Now, looking at the expected distribution of abilities, consider those who can get work. We can expect that the normal distribution of abilities will apply – so that if 3% don’t meet the bottom limit, another 10% will be very close to it – and there you have over a million who will have difficulty with the training required to meet changes to their work.  Add to this those who are employed at their functional limit (inevitable: The Peter Principle,  http://en.wikipedia.org/wiki/Peter_Principle), and you get easily one-fifth of the workforce restricted in their ability to benefit from the training they require.

The scary part is that improving educational outcomes as measured by tests probably won’t change this much: the limit factor is really capacity to learn new stuff, and improved outcomes in tests are most easily reached by training in taking the type of tests used.   Consider the New York  experience  as reported by Radio National :  improved performance did not generalise.

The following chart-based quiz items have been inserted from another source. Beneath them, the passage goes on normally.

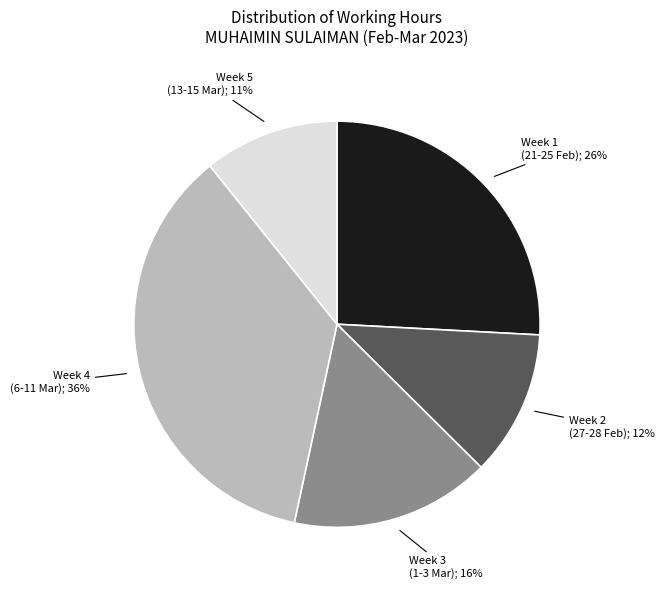

Is there any slice that represents more than half of the pie?

No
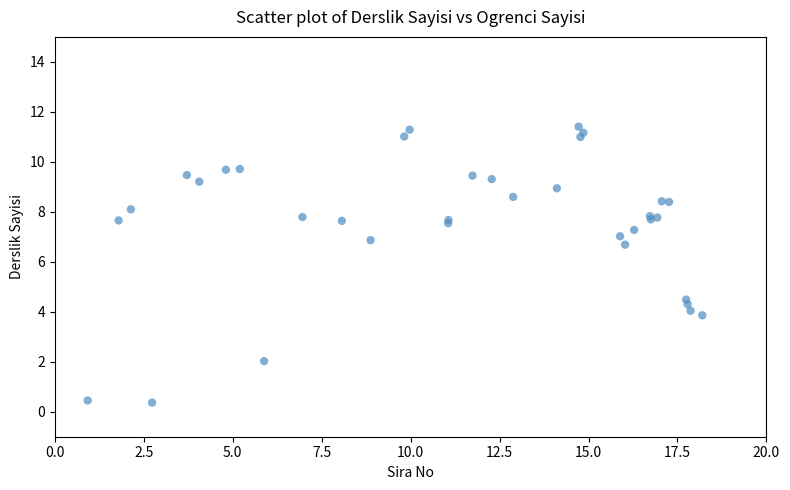

What Y value in the scatter plot is closest to 5?

4.5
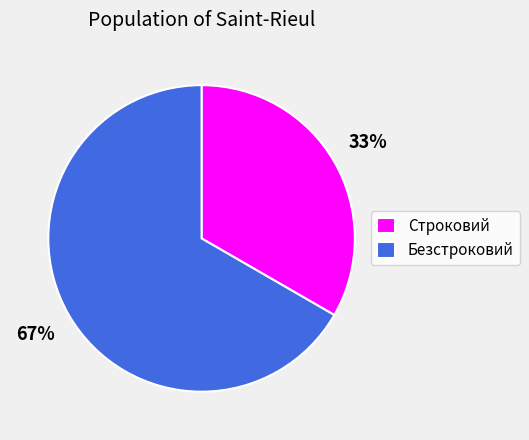

To the nearest percent, what is the combined percentage of Безстроковий and Строковий?

100%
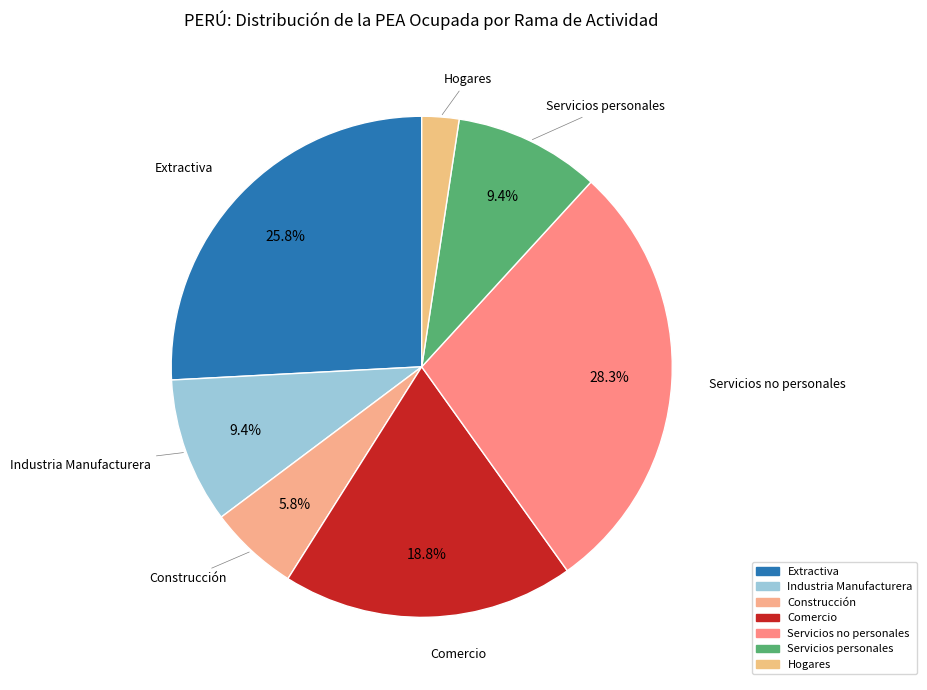

The Servicios personales slice represents 1% of the pie. True or false?

False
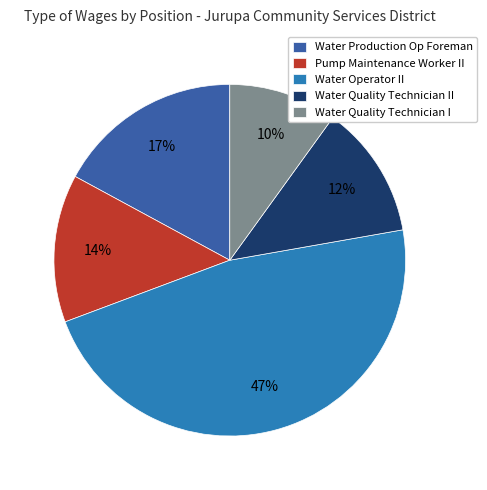

To the nearest percent, what portion does Water Operator II represent?

47%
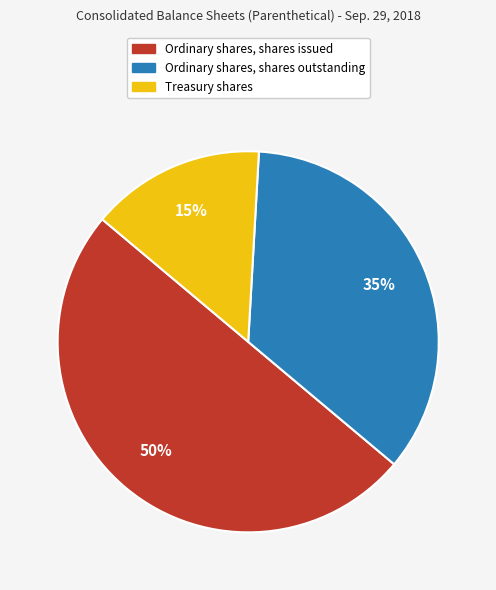

Which slice is the largest?

Ordinary shares, shares issued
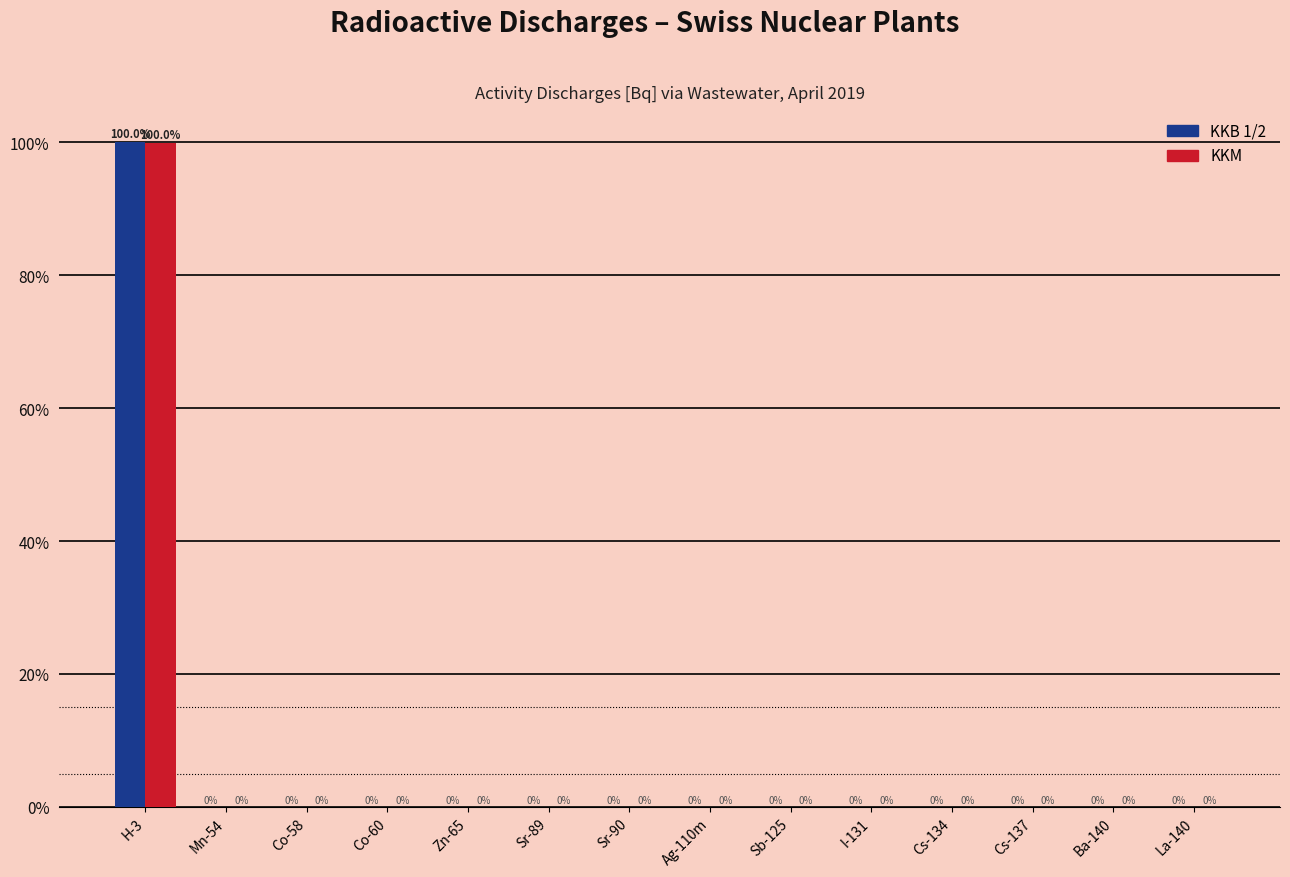

What is the sum of all KKB 1/2 values?

100.0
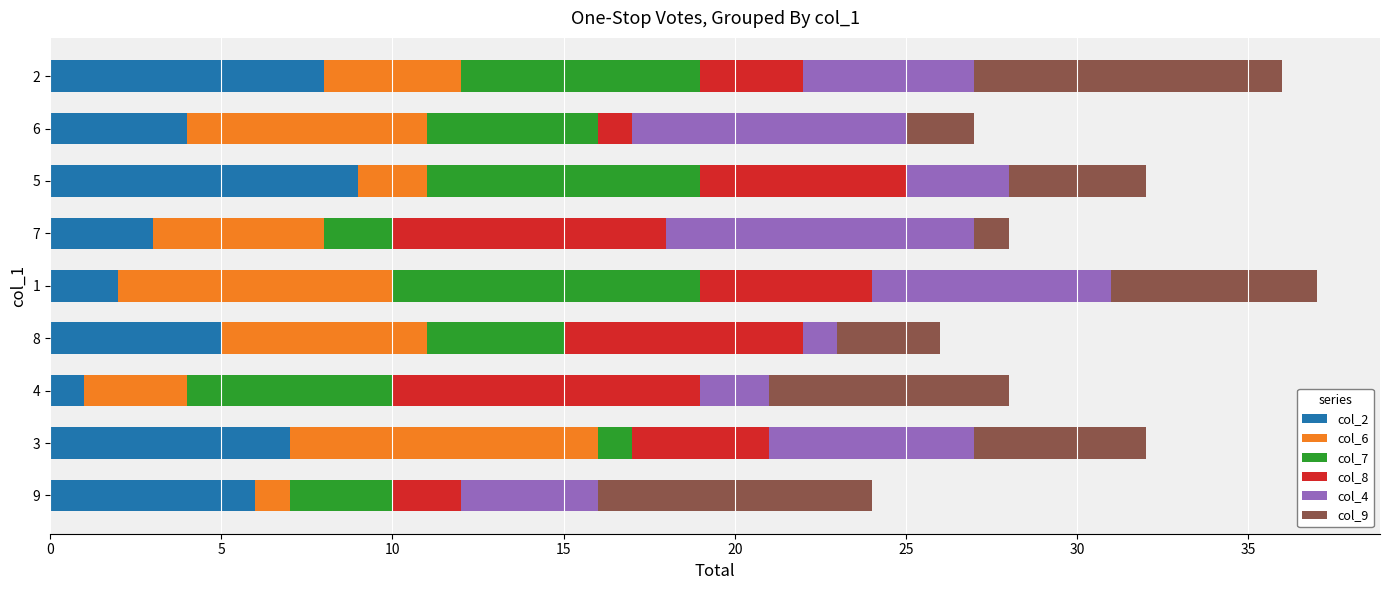

The value of col_2 at 4 is 1. True or false?

True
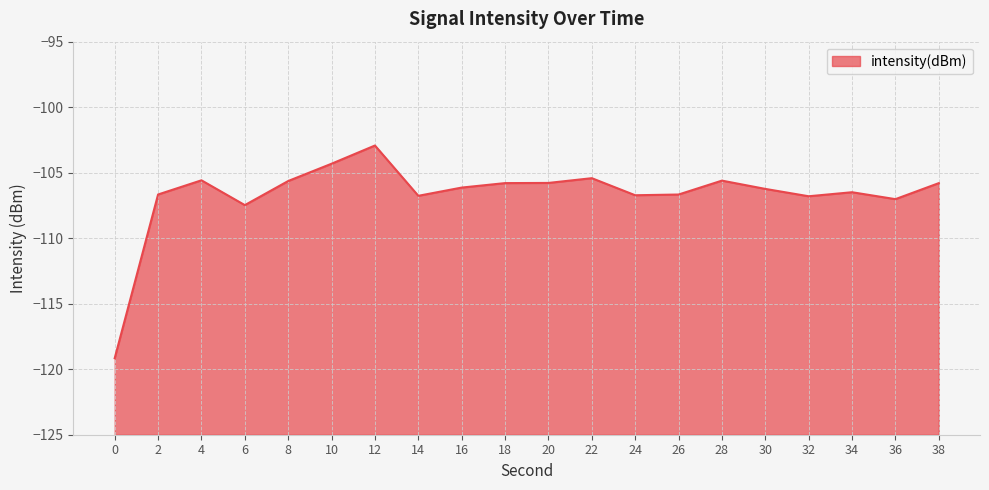

Which has a higher value, 4 or 22?

22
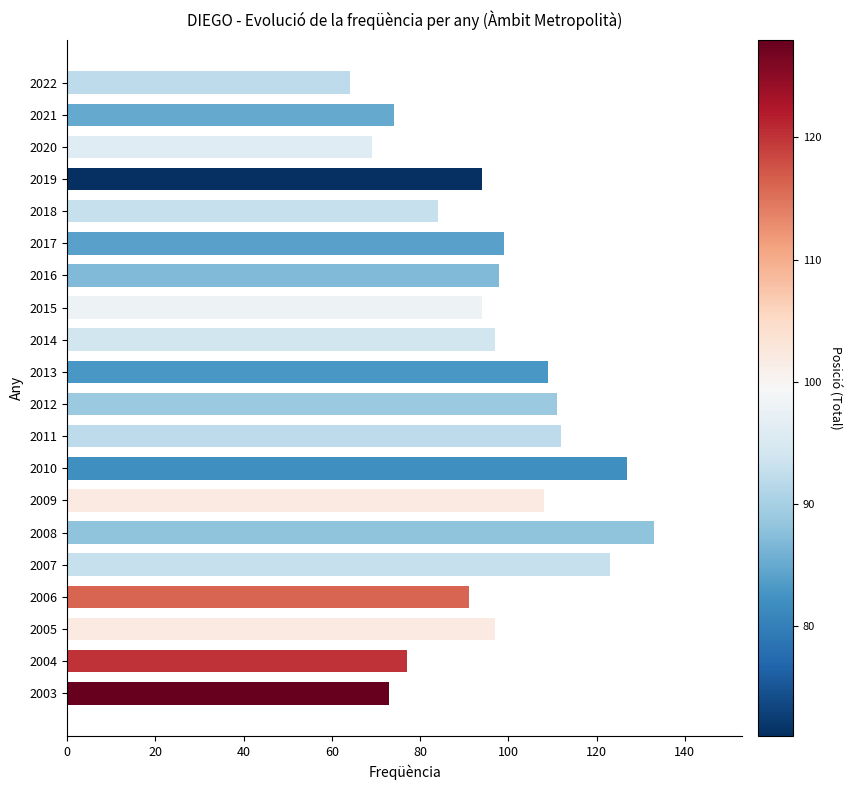

What is the sum of all values?

1934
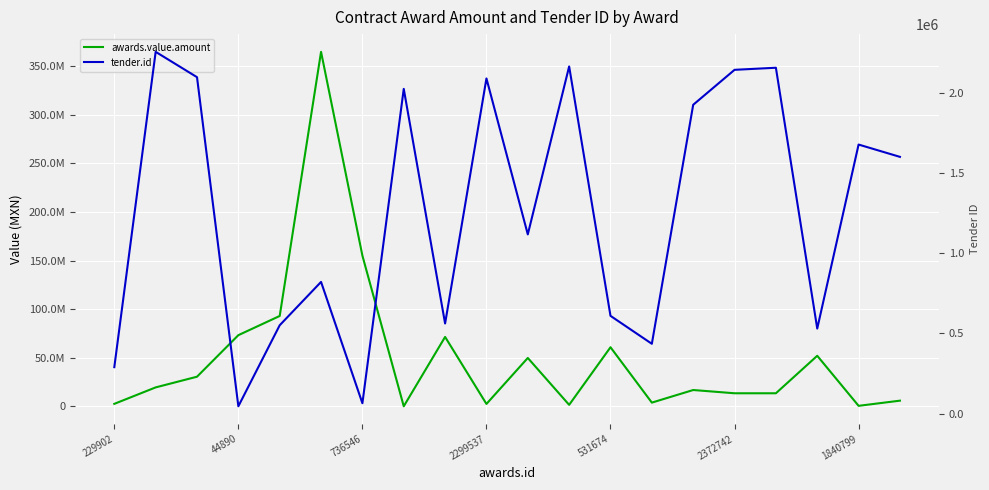

Which series has the largest total across all categories?

awards.value.amount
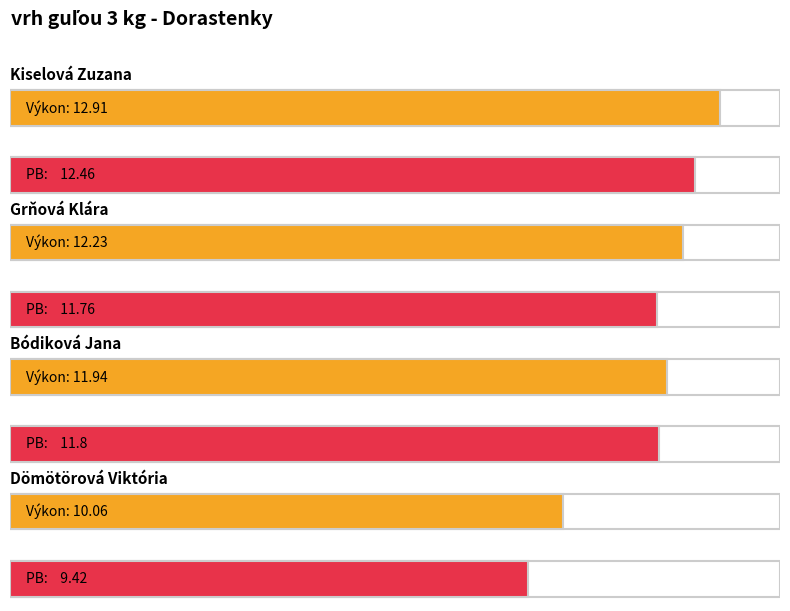

The Výkon series shows 8.1 at Kiselová Zuzana. True or false?

False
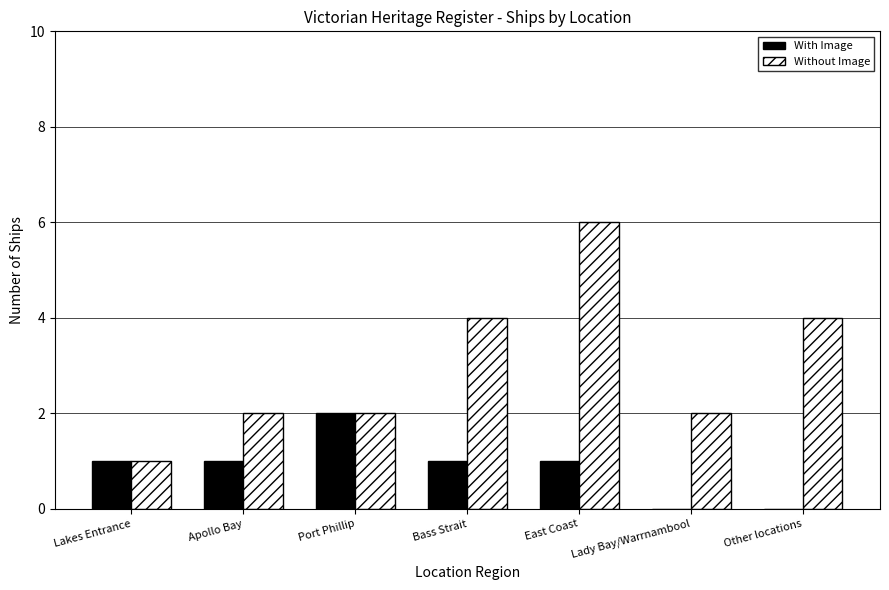

What is the difference between the With Image values at Other locations and Bass Strait?

1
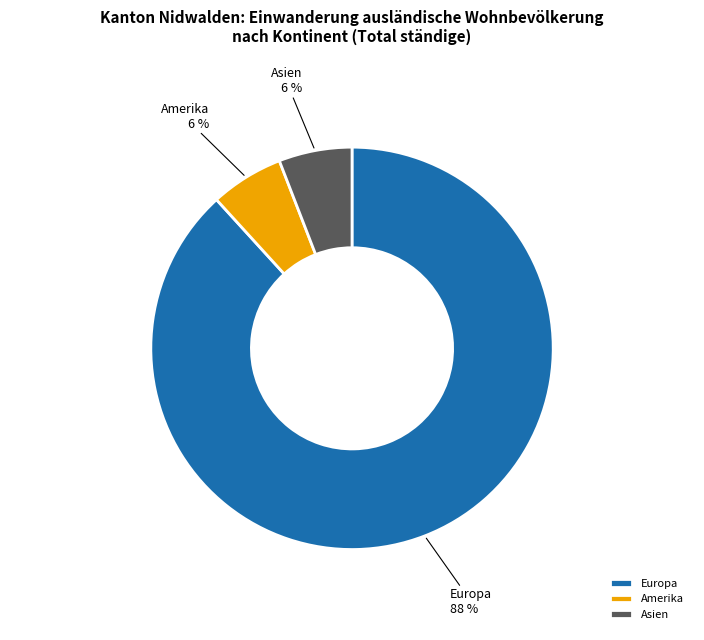

Count the number of slices in the pie.

3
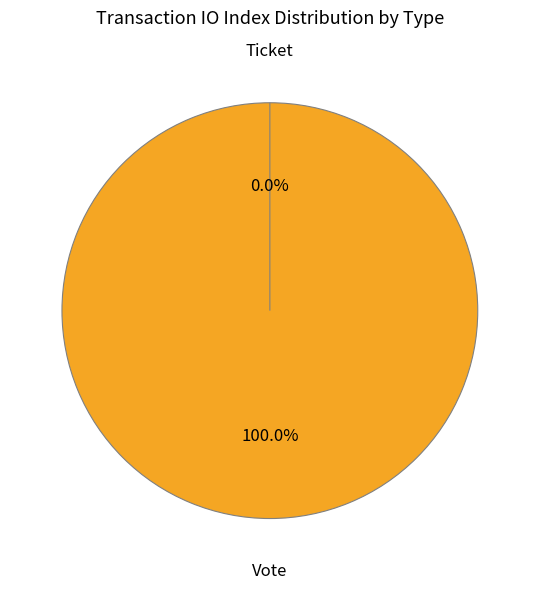

Which category accounts for the majority?

Vote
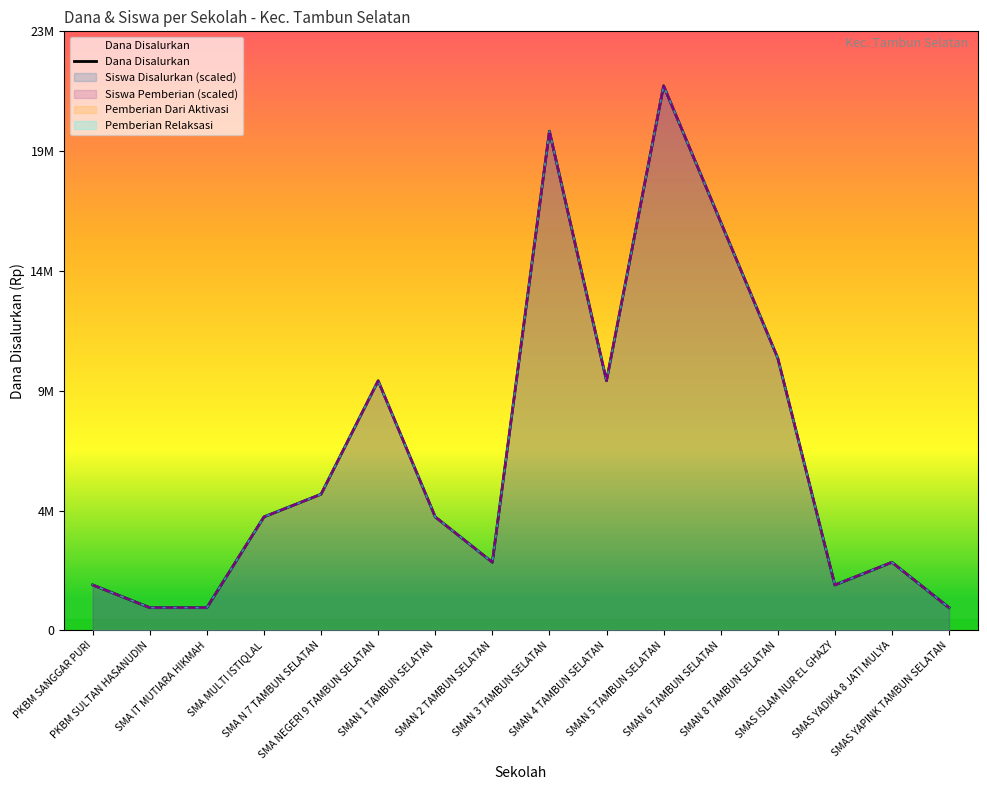

What is the label of the 14th point from the right?

SMA IT MUTIARA HIKMAH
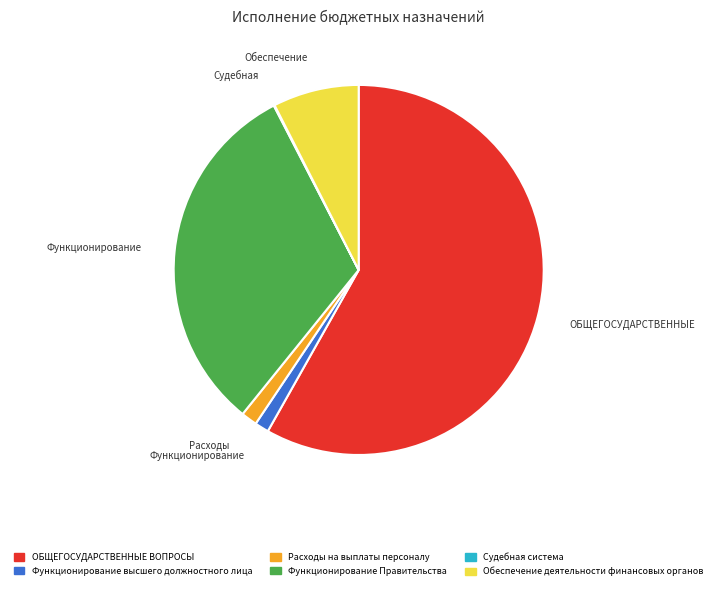

The ОБЩЕГОСУДАРСТВЕННЫЕ ВОПРОСЫ slice represents 65% of the pie. True or false?

False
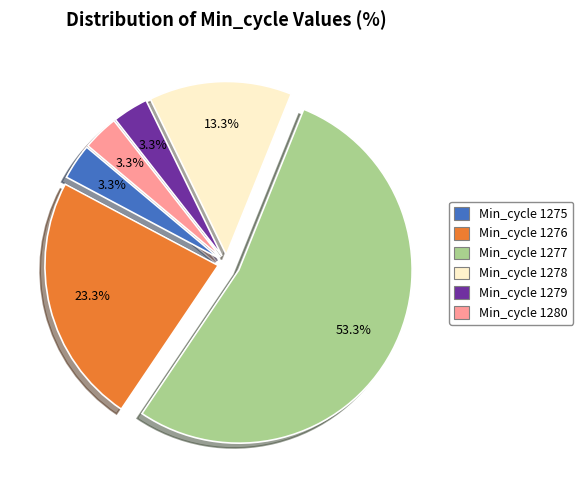

What is the majority slice?

Min_cycle 1277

Time to go away and consider our options.

Maybe it is time to explore  “the physical sensation of learning new stuff”, and condition more  children to find that sensation enjoyable.   Maybe it is time to use the asessment tools from Special Needs areas and apply them to the “at Benchmark” students, so that their limitations can be recognised by the Unemployment specialists.  (Unfortunately, that would take expensive staff, and have the emotional weight of labelling.)  Maybe it’s time to rename “Benchmarks” as “At Risk Levels”, so parents aren’t surprised when the child who made the benchmark struggles in high school, and so they encourage their children to work harder “to be more safe”.  Maybe it’s time to insist the schools help these children learn the skills to live on the dole when they have to.   Maybe it’s time to give cash incentives for additional  offspring to families whose children learn rapidly.  (Imagine the ads:  Don’t be an elderly primagravida  – Have your first child before you are 24,  so you have more time to prove your child’s gifted and thus get a bonus for your later children.)

If society wants to have a smaller proportion of the workforce struggling with the learning demands of their chosen employment, something must be changed.

*I made that up, I think they’d have to be invented.